Without conscious thought the needle is in my arm, the plunger depressed, the narcotic dancing through my vein. I lay back, welcoming it, allowing it to ravage my body and calm my mind. It is all I have left in the world.
Fandom: Sherlock Holmes
Pairing: Holmes/Watson (preslash or implied)
Rating: PG-13
Warnings: Drug use
Disclaimer: Not mine, although actually in the public domain. No profit is intended.
Author’s Note: This is written for the Holmesslash Yahoo group Friday Fives prompt: Five times Holmes tried to kick his cocaine habit, with rather scary results. This doesn’t have five times and the results aren’t really scary, but it is about angsty drug addiction.
Summary: With Watson gone, Holmes’ drug use consumes him.
The Needle
The needle calls me. Watson would say I was being foolish. He would tell me that I should fight my dependency and reject that sinister narcotic. But Watson is not here; he’s off to his new and happily married life. I remain behind, alone with my bleak thoughts. And the needle calls me.
I tried, I truly did, to put it all behind me. I could see his grief each time I succumbed, his silent agony at my craving. He could no longer watch, he said, as I destroyed my life. And I would stop – for a day, a week, a case. But in the end, I suppose, the lure of the needle was stronger than the regard for my friend.
And now Watson is gone and I am alone. There is no sense, no purpose, no distraction from the terrible and all-consuming call of the needle. There is no friend to share my rooms, my life. I am amazed at how much I depended on him, how much I needed him, how much I valued him, now that he is well and truly gone.
Without conscious thought the needle is in my arm, the plunger depressed, the narcotic dancing through my vein. I lay back, welcoming it, allowing it to ravage my body and calm my mind. It is all I have left in the world.
Holmes/Watson canon angst reply - part 1
Date: 2007-08-04 08:18 am (UTC)I take it this is all very canon then? The drug use and Watson's leaving/marrying?
Yes (although Watson leaving because of Holmes’ drug use is certainly an interpretation). Holmes definitely had a cocaine (and morphine) habit, and Watson gets married and moves out, although it’s assumed that his wife died during The Hiatus (more on that later).

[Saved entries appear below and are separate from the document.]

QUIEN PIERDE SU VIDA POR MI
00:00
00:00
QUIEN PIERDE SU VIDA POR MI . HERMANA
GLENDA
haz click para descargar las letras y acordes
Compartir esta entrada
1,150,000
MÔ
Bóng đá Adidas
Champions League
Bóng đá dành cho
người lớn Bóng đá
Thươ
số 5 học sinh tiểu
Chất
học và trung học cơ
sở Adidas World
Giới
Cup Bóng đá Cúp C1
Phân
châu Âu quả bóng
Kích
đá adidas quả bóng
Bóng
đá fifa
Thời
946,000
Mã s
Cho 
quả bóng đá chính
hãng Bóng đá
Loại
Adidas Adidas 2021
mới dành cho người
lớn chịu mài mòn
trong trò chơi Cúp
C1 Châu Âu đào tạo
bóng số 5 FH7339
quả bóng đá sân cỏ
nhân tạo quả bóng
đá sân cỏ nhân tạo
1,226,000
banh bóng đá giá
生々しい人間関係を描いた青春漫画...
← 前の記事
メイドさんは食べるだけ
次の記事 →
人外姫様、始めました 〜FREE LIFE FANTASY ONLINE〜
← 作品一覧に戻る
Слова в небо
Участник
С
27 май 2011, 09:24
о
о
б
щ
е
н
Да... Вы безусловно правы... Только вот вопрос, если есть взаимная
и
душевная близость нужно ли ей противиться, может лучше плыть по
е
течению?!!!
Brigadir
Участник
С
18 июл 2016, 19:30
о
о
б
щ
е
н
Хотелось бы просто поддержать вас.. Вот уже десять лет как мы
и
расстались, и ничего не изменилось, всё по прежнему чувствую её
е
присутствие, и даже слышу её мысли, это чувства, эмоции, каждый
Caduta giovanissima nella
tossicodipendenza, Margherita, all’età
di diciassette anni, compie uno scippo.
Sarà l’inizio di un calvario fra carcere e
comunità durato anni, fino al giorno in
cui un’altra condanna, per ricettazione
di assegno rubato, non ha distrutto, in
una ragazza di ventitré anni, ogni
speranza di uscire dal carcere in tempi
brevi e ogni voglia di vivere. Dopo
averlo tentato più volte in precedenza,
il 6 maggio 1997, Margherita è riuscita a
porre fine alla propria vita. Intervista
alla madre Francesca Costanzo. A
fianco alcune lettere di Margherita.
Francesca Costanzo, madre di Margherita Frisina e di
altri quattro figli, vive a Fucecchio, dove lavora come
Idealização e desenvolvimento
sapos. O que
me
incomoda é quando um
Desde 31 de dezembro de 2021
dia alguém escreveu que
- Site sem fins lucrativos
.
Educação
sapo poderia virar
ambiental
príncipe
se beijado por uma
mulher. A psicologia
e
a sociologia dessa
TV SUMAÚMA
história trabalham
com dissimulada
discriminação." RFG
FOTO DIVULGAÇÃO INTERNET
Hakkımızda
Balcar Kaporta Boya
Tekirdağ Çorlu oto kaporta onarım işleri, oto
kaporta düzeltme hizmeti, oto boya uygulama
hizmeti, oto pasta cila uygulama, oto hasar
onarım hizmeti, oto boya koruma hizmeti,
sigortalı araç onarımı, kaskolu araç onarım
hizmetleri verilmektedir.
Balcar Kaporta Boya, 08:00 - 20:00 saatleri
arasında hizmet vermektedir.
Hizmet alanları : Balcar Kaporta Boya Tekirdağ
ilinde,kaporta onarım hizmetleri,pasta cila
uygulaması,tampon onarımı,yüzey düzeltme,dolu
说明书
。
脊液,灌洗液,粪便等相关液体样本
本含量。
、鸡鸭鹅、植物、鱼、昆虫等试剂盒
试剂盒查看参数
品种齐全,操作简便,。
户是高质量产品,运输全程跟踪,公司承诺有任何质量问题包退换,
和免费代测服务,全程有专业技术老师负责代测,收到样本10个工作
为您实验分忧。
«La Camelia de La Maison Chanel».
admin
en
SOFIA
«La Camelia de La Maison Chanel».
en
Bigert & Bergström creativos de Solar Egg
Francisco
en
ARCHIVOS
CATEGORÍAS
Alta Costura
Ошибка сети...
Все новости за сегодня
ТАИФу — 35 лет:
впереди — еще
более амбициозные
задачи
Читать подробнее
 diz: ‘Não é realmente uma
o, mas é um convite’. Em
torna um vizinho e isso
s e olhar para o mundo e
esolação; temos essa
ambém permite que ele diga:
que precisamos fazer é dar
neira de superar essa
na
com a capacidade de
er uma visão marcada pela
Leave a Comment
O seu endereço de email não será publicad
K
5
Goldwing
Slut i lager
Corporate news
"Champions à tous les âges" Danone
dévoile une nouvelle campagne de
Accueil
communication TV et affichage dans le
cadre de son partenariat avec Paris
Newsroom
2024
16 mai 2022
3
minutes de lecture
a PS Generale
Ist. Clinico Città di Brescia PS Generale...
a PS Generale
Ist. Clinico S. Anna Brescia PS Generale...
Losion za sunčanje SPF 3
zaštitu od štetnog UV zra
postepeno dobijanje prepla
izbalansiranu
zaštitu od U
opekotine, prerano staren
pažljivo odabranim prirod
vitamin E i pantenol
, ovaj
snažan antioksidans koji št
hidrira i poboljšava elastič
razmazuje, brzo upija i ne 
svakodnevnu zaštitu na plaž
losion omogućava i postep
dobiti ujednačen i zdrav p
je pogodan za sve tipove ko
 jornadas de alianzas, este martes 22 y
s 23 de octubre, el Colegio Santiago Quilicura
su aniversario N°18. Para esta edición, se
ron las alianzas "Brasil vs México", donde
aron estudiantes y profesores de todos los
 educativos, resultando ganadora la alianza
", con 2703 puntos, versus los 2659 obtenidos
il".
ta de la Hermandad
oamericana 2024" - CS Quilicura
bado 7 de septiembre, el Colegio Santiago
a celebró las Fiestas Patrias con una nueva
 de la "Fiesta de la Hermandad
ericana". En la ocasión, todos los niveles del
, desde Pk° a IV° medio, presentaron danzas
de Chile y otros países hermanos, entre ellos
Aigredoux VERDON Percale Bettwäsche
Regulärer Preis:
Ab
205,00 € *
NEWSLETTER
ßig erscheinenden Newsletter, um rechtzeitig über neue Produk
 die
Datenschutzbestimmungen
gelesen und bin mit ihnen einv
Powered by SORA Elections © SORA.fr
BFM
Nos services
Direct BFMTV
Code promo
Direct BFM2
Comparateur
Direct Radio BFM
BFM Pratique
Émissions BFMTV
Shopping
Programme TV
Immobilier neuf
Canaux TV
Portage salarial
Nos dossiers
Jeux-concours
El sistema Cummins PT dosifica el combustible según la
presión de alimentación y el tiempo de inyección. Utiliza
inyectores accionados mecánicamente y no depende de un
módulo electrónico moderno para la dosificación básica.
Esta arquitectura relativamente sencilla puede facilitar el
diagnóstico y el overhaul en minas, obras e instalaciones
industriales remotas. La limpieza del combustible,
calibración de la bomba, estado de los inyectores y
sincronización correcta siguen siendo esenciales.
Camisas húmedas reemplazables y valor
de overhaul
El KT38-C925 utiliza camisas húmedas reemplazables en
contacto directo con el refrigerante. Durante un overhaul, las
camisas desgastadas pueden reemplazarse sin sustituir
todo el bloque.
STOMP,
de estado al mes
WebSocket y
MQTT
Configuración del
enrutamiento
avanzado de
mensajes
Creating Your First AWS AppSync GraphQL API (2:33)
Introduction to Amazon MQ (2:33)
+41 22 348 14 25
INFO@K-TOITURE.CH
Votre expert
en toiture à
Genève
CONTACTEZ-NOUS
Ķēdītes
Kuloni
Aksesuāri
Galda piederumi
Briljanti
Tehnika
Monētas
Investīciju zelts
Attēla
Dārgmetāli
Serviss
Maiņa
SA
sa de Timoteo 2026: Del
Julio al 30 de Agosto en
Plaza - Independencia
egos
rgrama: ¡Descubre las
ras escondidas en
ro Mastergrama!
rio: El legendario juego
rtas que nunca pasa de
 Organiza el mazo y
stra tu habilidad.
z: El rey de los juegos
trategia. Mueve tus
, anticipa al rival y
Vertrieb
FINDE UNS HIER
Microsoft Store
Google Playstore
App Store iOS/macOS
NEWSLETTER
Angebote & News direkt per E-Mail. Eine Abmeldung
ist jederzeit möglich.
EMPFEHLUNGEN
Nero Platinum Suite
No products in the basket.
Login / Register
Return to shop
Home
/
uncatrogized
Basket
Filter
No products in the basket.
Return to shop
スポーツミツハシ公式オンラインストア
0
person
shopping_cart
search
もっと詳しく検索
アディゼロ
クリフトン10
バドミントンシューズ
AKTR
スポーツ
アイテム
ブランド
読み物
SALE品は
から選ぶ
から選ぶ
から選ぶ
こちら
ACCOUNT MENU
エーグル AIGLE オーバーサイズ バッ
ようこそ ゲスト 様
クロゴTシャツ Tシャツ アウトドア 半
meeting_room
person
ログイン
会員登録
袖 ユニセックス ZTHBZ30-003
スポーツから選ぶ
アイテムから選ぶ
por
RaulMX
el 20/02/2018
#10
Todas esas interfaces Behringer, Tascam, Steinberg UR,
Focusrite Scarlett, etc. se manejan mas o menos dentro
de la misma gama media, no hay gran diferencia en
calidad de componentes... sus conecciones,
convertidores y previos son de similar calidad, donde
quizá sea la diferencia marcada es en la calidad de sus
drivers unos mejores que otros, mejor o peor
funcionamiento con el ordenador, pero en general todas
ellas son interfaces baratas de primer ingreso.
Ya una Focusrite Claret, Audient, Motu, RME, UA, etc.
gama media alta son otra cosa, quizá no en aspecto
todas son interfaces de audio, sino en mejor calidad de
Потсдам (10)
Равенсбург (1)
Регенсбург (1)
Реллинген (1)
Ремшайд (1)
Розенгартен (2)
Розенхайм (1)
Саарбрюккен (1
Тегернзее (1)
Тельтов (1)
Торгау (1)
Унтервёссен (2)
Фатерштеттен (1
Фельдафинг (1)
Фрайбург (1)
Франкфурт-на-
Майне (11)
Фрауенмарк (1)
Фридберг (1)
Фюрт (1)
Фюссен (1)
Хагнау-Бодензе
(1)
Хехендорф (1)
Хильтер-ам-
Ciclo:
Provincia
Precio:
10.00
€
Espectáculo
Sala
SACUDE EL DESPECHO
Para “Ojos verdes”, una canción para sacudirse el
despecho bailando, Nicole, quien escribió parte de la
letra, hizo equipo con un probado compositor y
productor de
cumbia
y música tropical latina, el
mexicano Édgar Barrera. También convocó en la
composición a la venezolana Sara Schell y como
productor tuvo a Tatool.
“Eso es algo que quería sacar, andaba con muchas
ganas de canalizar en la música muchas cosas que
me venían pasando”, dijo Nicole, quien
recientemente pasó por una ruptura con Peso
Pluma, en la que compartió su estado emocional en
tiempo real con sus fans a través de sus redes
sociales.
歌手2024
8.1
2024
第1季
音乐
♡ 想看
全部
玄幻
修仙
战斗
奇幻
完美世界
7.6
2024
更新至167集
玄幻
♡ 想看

The Sign of Four (the second Holmes story published) begins with Watson complaining to Holmes about his drug use:
… I suddenly felt I could hold out no longer.
“What is it to-day,” I asked, “morphine or cocaine?”
…
“It is cocaine,” he said, “a seven-per-cent solution. Would you care to try it?”
“No, indeed,” I answered brusquely…
…
“But consider!” I said earnestly. “Consider the cost! Your brain may, as you say, be roused and excited, but it is a pathological and morbid process which involves increased tissue-change and may at least leave a permanent weakness. You know, too, what a black reaction comes upon you….”
It’s interesting to note that cocaine and morphine were both perfectly legal at the time the stories were written, yet Watson is quite vehemently opposed to the drugs and the damage they were doing to Holmes.
At the end of this story, Watson is engaged to their client, Mary Morstan, and Holmes states:
”I feared as much,” said he. “I really cannot congratulate you.”
The story ends with Holmes succumbing to cocaine again:
”The division seems rather unfair,” I remarked. “You have done all the work in this business. I get a wife, Jones gets the credit, pray what remains for you?”
“For me,” said Sherlock Holmes, “there still remains the cocaine bottle.” And he stretched his long white hand up for it.
So, yes, Holmes’ drug use is definitely an issue. In canon. Oh, the angst!
There’s a bit of a debate as to how many wives Watson had. It ranges from one (Mary) to three (two other unnamed ones) mainly because Watson (well, Arthur Conan Doyle really) couldn’t keep his dates straight if his life depended on it. The accepted date for the occurrences in The Sign of Four is 1888, although Watson will date stories in 1887 that discuss his wife and also reference events from The Sign of Four.